# [EXERCISE BRIEF]
Look below for the line with "output [1:0] ALUop,shift,op;" and the line with "X120196726Y-66353274D03*". Copy exactly those two lines and every line between, but not the pictures.

(Extracted data entries)
════════════════════
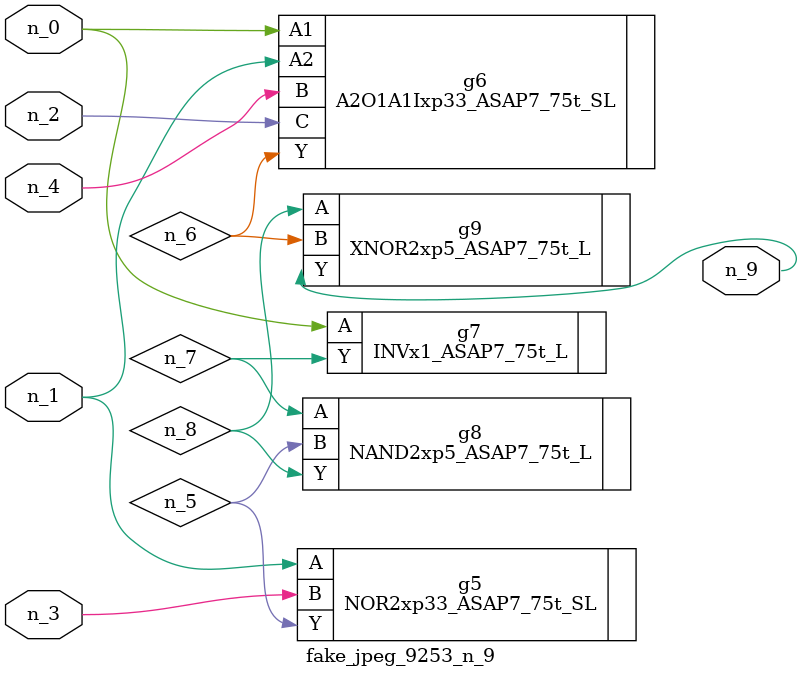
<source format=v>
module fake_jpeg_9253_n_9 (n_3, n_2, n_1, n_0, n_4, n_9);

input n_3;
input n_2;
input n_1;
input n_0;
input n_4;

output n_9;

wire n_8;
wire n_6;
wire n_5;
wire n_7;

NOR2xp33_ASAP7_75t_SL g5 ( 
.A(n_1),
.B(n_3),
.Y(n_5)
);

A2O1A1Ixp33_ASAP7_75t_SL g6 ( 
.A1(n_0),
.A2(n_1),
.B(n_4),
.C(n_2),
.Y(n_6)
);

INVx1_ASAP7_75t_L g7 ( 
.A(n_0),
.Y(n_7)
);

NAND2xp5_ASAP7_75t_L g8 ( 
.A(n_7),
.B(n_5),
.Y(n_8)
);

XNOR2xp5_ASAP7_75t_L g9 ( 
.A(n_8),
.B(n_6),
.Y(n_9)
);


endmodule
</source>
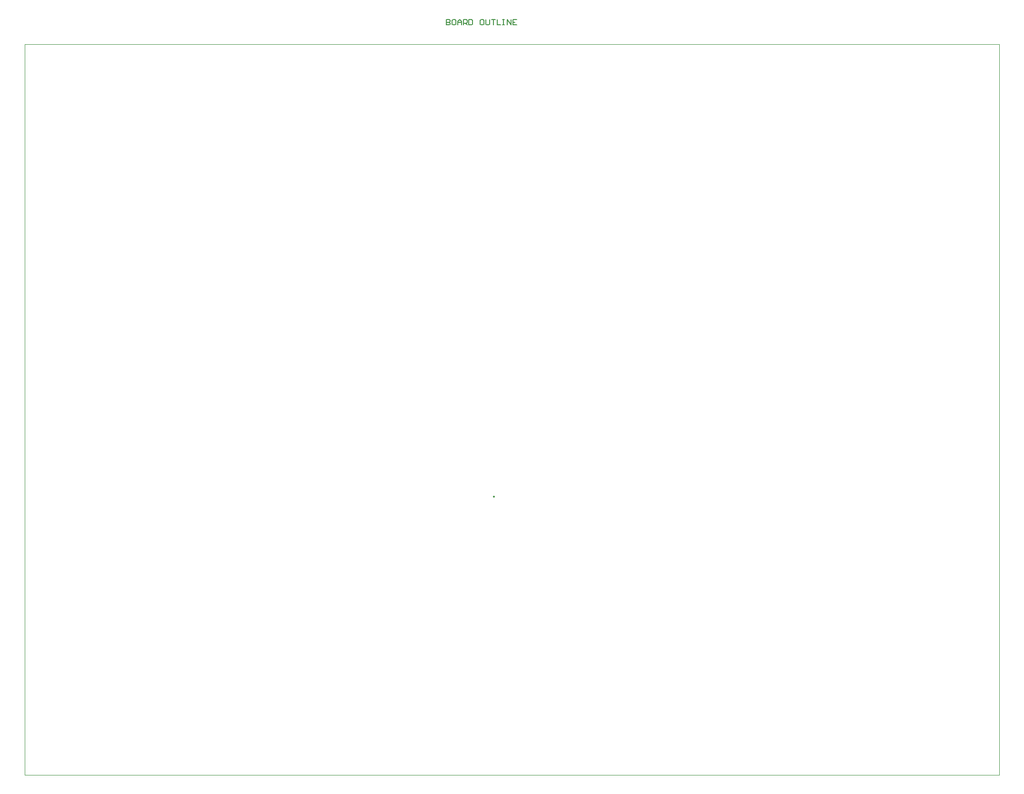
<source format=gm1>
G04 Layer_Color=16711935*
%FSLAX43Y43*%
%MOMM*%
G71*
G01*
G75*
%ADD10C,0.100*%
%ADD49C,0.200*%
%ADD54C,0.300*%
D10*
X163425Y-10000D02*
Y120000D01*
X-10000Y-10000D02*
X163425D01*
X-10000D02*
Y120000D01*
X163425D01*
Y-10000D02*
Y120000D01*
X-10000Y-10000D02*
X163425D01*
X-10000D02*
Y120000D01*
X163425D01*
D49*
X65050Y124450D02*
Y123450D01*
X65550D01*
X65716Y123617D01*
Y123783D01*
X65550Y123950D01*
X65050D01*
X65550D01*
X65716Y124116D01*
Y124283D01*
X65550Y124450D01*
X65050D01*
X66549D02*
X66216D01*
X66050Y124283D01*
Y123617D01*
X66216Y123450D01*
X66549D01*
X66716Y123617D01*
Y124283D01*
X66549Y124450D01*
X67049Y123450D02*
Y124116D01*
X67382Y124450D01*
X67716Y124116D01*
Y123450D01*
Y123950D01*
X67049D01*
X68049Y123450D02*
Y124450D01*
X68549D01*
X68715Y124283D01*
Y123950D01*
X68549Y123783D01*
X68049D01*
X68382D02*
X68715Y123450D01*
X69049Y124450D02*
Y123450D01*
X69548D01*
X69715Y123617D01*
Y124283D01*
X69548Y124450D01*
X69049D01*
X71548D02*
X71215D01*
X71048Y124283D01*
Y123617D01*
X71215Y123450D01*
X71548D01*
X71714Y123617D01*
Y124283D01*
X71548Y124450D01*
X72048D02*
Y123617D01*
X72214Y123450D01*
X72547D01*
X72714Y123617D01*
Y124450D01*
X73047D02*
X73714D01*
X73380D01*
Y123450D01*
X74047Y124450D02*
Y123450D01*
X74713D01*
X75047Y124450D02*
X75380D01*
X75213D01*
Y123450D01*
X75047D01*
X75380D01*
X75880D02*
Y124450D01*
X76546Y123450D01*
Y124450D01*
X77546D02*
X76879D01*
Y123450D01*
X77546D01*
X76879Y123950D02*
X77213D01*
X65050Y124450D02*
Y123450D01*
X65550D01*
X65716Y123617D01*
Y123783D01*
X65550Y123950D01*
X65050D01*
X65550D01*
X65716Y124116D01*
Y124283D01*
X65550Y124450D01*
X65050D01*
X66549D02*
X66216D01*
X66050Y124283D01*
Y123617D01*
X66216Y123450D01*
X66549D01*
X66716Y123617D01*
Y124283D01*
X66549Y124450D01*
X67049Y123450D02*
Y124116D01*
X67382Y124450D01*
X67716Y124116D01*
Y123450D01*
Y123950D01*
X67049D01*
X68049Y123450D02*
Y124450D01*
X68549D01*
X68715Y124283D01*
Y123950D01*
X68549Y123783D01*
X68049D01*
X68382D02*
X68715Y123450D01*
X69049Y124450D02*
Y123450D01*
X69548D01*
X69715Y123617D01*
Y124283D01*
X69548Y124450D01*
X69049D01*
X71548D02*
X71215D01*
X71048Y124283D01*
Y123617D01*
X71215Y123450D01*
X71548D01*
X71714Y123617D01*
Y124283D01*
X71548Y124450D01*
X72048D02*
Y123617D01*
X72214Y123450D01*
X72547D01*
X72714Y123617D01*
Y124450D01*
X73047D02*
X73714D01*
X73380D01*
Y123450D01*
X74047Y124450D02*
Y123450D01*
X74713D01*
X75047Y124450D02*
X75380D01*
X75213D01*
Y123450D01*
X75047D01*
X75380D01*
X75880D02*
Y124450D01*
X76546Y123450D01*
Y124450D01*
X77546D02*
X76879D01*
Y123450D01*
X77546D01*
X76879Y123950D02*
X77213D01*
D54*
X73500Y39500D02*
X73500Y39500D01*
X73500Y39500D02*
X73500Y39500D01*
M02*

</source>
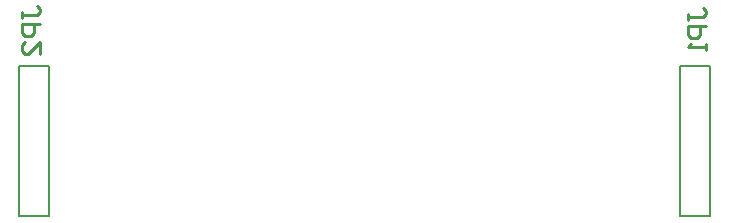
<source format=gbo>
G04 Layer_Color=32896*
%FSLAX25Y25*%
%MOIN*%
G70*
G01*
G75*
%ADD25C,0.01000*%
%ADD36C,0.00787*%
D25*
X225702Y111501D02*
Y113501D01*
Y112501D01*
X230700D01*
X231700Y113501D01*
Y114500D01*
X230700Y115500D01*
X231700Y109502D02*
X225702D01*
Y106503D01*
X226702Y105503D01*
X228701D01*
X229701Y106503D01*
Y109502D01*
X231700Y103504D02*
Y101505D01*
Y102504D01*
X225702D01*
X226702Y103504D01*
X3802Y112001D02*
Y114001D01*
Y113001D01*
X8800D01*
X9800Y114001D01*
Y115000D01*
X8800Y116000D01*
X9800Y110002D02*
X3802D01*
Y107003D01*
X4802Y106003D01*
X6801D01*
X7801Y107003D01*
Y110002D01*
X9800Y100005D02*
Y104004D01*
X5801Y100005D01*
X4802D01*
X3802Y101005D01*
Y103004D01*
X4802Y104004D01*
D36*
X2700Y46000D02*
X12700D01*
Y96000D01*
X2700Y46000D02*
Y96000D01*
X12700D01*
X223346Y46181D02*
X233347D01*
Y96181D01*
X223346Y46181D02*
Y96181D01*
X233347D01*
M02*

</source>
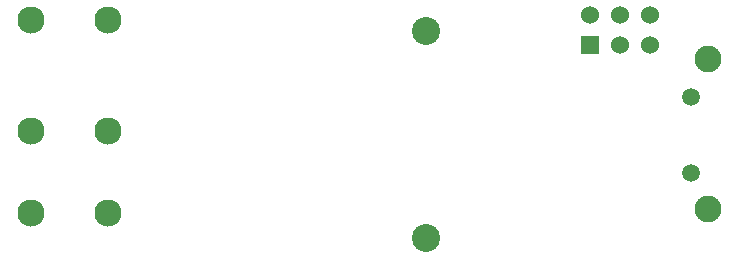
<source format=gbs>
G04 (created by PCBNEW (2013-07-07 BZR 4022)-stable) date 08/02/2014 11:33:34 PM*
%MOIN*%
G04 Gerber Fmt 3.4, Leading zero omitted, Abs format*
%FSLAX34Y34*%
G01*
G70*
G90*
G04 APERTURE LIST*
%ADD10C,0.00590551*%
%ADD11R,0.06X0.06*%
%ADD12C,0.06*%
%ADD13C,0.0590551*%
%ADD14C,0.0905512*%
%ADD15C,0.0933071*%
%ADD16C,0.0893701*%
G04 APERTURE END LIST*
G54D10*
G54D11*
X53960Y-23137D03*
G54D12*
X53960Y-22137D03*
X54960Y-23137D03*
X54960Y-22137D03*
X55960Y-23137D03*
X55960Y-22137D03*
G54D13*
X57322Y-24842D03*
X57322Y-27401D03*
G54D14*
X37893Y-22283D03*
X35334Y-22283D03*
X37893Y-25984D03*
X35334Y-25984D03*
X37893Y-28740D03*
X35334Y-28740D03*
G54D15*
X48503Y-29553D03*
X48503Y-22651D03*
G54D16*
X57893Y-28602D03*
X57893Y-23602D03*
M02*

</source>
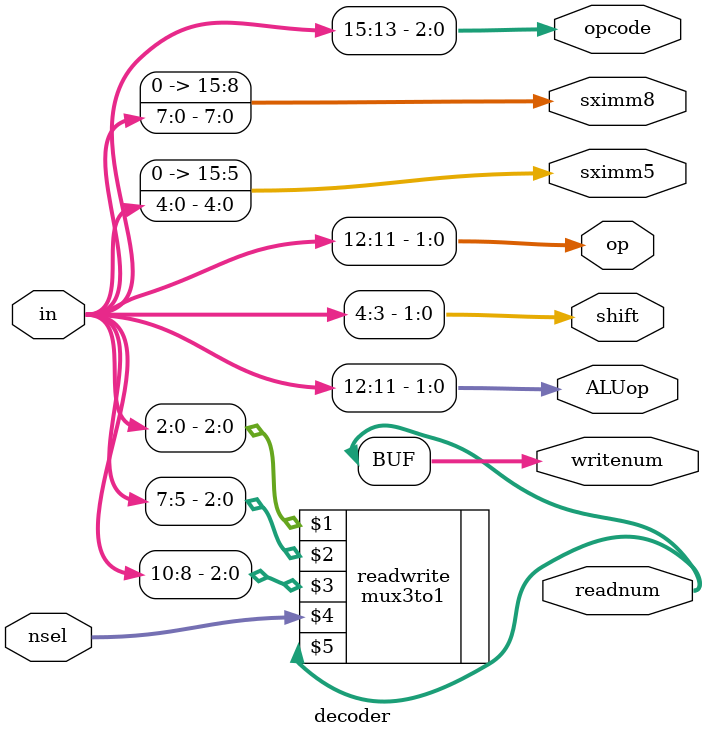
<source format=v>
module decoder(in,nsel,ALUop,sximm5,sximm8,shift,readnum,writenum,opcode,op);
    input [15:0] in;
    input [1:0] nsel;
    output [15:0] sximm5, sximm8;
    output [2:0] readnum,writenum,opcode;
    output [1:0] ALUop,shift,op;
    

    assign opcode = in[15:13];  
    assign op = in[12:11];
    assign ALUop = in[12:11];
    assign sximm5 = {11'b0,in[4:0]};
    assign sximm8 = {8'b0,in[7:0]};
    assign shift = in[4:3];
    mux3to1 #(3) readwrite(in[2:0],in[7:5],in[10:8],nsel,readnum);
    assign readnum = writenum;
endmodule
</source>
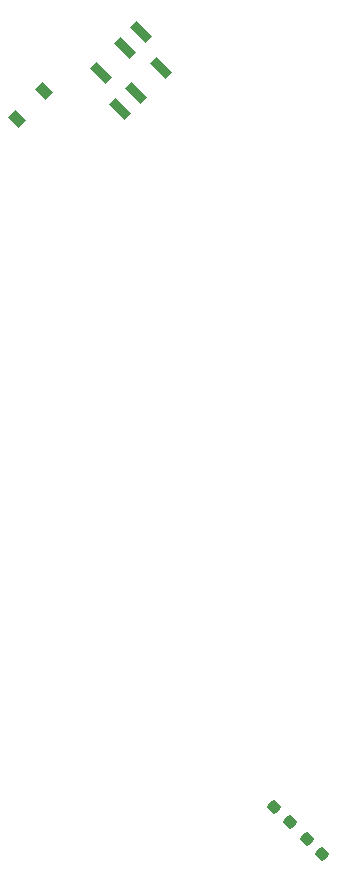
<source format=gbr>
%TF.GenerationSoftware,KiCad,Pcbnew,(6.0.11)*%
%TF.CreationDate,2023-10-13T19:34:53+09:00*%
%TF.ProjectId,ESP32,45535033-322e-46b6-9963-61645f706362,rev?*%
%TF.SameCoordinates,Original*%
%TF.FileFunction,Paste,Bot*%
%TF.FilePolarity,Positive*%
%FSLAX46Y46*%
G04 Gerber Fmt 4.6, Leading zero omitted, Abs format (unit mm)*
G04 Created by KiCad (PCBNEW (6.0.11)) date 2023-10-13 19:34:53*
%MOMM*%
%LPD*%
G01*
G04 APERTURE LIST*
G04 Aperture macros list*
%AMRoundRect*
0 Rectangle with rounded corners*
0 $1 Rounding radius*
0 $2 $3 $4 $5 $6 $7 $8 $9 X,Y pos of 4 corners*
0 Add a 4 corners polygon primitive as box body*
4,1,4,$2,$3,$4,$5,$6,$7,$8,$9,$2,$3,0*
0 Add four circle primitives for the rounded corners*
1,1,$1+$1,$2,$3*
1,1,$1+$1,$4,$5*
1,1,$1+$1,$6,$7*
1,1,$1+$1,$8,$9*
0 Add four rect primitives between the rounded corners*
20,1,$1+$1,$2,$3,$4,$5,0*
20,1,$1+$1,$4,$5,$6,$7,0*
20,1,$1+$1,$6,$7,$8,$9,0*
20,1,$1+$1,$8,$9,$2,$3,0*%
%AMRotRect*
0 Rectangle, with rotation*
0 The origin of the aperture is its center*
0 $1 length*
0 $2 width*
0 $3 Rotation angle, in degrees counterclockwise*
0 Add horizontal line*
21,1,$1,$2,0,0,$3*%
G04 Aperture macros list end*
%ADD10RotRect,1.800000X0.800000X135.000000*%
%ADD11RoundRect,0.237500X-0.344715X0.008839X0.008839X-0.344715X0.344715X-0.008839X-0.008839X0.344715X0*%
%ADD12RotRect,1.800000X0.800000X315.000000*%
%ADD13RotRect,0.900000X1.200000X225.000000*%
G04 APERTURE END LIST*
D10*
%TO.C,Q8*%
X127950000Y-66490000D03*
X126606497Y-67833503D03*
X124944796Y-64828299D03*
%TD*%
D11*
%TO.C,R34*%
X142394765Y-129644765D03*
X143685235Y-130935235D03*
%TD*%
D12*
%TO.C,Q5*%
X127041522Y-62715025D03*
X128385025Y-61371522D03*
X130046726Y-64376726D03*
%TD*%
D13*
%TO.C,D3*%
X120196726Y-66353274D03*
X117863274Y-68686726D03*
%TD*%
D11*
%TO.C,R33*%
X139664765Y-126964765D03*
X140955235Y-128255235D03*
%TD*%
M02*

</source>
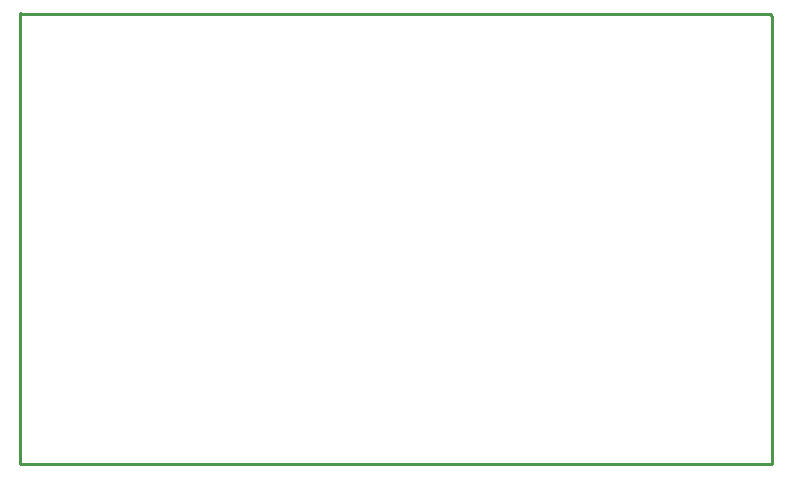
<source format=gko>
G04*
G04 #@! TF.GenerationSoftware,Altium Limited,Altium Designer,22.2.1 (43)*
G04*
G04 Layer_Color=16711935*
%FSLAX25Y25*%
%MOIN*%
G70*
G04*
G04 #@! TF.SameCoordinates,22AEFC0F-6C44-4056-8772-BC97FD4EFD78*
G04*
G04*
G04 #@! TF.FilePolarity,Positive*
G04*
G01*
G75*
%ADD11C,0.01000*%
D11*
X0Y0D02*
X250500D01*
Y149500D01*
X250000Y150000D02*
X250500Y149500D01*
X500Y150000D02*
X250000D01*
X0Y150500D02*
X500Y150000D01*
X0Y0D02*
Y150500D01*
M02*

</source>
════════════════════
# [EXERCISE SOLUTION]
    output [1:0] ALUop,shift,op;
    

    assign opcode = in[15:13];  
    assign op = in[12:11];
    assign ALUop = in[12:11];
    assign sximm5 = {11'b0,in[4:0]};
    assign sximm8 = {8'b0,in[7:0]};
    assign shift = in[4:3];
    mux3to1 #(3) readwrite(in[2:0],in[7:5],in[10:8],nsel,readnum);
    assign readnum = writenum;
endmodule
</source>
<source format=gbr>
%TF.GenerationSoftware,KiCad,Pcbnew,(6.0.11)*%
%TF.CreationDate,2023-10-13T19:34:53+09:00*%
%TF.ProjectId,ESP32,45535033-322e-46b6-9963-61645f706362,rev?*%
%TF.SameCoordinates,Original*%
%TF.FileFunction,Paste,Bot*%
%TF.FilePolarity,Positive*%
%FSLAX46Y46*%
G04 Gerber Fmt 4.6, Leading zero omitted, Abs format (unit mm)*
G04 Created by KiCad (PCBNEW (6.0.11)) date 2023-10-13 19:34:53*
%MOMM*%
%LPD*%
G01*
G04 APERTURE LIST*
G04 Aperture macros list*
%AMRoundRect*
0 Rectangle with rounded corners*
0 $1 Rounding radius*
0 $2 $3 $4 $5 $6 $7 $8 $9 X,Y pos of 4 corners*
0 Add a 4 corners polygon primitive as box body*
4,1,4,$2,$3,$4,$5,$6,$7,$8,$9,$2,$3,0*
0 Add four circle primitives for the rounded corners*
1,1,$1+$1,$2,$3*
1,1,$1+$1,$4,$5*
1,1,$1+$1,$6,$7*
1,1,$1+$1,$8,$9*
0 Add four rect primitives between the rounded corners*
20,1,$1+$1,$2,$3,$4,$5,0*
20,1,$1+$1,$4,$5,$6,$7,0*
20,1,$1+$1,$6,$7,$8,$9,0*
20,1,$1+$1,$8,$9,$2,$3,0*%
%AMRotRect*
0 Rectangle, with rotation*
0 The origin of the aperture is its center*
0 $1 length*
0 $2 width*
0 $3 Rotation angle, in degrees counterclockwise*
0 Add horizontal line*
21,1,$1,$2,0,0,$3*%
G04 Aperture macros list end*
%ADD10RotRect,1.800000X0.800000X135.000000*%
%ADD11RoundRect,0.237500X-0.344715X0.008839X0.008839X-0.344715X0.344715X-0.008839X-0.008839X0.344715X0*%
%ADD12RotRect,1.800000X0.800000X315.000000*%
%ADD13RotRect,0.900000X1.200000X225.000000*%
G04 APERTURE END LIST*
D10*
%TO.C,Q8*%
X127950000Y-66490000D03*
X126606497Y-67833503D03*
X124944796Y-64828299D03*
%TD*%
D11*
%TO.C,R34*%
X142394765Y-129644765D03*
X143685235Y-130935235D03*
%TD*%
D12*
%TO.C,Q5*%
X127041522Y-62715025D03*
X128385025Y-61371522D03*
X130046726Y-64376726D03*
%TD*%
D13*
%TO.C,D3*%
X120196726Y-66353274D03*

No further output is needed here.